Thompson, qui consacre un long chapitre à la sociologie des scandales sexuels, pose dans ses travaux une distinction fondamentale entre la transgression des normes morales et la transgression des règles de droit pénal. De nos jours, selon lui, seuls les scandales moraux subsistent. Référence à une fellation présidentielle par une stagiaire de la Maison Blanche, certes consentante, mais que son aîné – puissant parmi les puissants – affirma ne pas connaître intimement. Grand scandale. Mais prévisible dans un pays de culture protestante où les mœurs des hommes politiques sont l’indicateur de leur morale publique. Un peu à l’opposé de la France, pays de culture catholique, où les relations à l’argent des hommes politiques sont cette fois l’indicateur de leur morale publique. Les longues soirées de travail des dirigeants avec leurs collaboratrices dans un cas, les amitiés des trésoriers des partis politiques avec les industriels dans l’autre cas représentent une trame connue. Dans laquelle les médias ont l’habitude de raconter des feuilletons scandaleux. Où le scandale apparaît comme probable, presque normal. Ce constat est partagé par deux sociologues français, Damien de Bic et Cyril Lemieux, dans un numéro spécial de la revue Politix:

Le scandale est à concevoir comme un moment certes peu banal et particulièrement violent de la vie sociale mais néanmoins « normal ». C’est la reconnaissance de cette normalité qui incita les anthropologues fonctionnalistes à tenter de lui attribuer une fonction – de contrôle social, de hiérarchisation, de régénération du groupe. C’est elle qui doit nous inviter à saisir positivement les logiques de la dénonciation et de la provocation publiques, plutôt que d’envisager ce type d’actes comme s’il s’agissait d’anomalies comportementales ou de manifestations collectives d’irrationalité.

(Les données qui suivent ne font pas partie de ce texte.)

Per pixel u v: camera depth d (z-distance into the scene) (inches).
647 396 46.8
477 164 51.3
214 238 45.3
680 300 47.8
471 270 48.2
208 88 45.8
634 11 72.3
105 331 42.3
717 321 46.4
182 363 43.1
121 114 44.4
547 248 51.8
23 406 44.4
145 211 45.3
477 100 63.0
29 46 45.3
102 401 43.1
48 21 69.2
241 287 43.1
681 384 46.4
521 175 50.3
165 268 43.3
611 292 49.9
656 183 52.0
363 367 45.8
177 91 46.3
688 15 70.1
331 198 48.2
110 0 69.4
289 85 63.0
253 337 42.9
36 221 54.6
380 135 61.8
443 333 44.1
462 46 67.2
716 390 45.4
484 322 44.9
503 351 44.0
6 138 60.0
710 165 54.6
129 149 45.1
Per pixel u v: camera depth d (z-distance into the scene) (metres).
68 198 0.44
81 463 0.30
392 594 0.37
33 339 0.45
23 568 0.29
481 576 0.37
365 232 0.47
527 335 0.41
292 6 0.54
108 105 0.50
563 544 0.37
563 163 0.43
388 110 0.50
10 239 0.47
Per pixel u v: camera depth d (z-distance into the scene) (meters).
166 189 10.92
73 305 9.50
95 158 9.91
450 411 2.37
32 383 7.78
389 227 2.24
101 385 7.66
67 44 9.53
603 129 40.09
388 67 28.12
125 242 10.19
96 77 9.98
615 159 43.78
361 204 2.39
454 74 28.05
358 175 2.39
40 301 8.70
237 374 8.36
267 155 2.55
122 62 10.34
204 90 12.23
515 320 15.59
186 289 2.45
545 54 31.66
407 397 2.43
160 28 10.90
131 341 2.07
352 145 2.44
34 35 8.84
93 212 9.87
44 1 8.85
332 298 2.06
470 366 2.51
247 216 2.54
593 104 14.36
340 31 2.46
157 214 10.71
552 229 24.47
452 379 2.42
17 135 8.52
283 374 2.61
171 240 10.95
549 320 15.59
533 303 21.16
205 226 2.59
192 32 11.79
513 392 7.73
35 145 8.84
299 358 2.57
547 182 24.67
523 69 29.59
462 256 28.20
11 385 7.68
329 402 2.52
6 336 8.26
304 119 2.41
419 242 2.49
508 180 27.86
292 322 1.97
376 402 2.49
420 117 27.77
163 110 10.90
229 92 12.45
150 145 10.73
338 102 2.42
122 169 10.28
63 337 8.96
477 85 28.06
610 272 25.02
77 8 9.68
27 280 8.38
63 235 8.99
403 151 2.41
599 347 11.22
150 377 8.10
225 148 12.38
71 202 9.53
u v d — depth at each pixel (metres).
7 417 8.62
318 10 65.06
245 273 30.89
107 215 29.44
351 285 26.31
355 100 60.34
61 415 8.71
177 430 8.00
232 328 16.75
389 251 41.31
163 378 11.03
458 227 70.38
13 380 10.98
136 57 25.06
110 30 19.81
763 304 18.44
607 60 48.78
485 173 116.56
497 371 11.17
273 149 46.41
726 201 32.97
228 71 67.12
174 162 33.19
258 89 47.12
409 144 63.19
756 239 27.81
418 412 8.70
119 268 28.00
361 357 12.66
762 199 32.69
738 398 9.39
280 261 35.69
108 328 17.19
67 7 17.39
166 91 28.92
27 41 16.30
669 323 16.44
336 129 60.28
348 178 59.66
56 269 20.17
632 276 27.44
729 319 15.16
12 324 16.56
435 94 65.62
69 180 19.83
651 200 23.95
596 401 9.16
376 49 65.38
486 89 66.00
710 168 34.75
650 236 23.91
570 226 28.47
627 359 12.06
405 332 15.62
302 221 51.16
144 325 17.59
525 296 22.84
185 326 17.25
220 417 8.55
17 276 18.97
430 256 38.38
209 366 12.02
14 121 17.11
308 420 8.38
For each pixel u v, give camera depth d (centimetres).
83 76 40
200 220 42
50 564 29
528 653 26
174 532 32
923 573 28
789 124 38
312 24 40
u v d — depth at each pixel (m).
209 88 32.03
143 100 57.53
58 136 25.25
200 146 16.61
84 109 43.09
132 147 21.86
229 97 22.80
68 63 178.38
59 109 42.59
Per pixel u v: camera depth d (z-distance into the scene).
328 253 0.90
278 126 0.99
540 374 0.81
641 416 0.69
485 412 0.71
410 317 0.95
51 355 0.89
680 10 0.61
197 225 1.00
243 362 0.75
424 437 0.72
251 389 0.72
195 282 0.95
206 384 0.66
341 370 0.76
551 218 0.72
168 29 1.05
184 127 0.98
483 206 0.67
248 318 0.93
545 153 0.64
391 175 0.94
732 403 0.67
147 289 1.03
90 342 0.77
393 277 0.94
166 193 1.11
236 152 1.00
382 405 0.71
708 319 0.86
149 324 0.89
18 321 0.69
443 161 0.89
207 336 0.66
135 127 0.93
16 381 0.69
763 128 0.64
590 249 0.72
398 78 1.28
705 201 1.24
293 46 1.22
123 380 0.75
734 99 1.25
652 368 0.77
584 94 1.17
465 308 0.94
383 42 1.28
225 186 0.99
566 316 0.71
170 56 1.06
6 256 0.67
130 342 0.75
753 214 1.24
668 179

Illustration de cette thèse avec l’affaire Woerth. Laquelle s’apparente à une narration sur le thème des arrangements entre le trésorier d’un parti de droite et un industriel ami – étonnante mais pas surprenante – débouchant sur une remise à plat de la notion de conflits d’intérêts dans l’espace public, et entraînant un exercice de transparence pour les membres du gouvernement, désormais soumis à une déclaration d’intérêt – fut-elle imparfaite.

Anthropologues et sociologues français ont décortiqué plusieurs siècles de scandales dans l’ouvrage dirigé par Luc Boltanski et d’Élisabeth Claverie, « Affaires, scandales et grandes causes ; de Socrate à Pinochet » (Stock, 2007). Ils soulignent les vertus des scandales et insistent sur les transformations qui suivent ces périodes où l’opinion communie dans un sentiment horrifié ; car ce qui est confusément attendu se réalise.

Le propre des scandales mondiaux récents, de Fukushima à DSK, est d’avoir transformé cette trame. Offrant un cadre de scénario original. La corruption et le mépris des populations pour les dirigeants de Tepco au point de provoquer une catastrophe nucléaire sans pareil. L’accusation de crime sexuel pour le banquier en chef du monde global. Pour John Thompson, les scandales politiques à caractère sexuels relevant de la Cour d’assises remontaient à l’Angleterre du XIX° siècle, lorsque des dirigeants fréquentaient des jeunes garçons mineurs contraints à la prostitution. De nos jours, ils ne correspondent pas aux bouleversements attendus que constitue l’ordinaire du scandale. Créant l’illusion d’un monde moins probable.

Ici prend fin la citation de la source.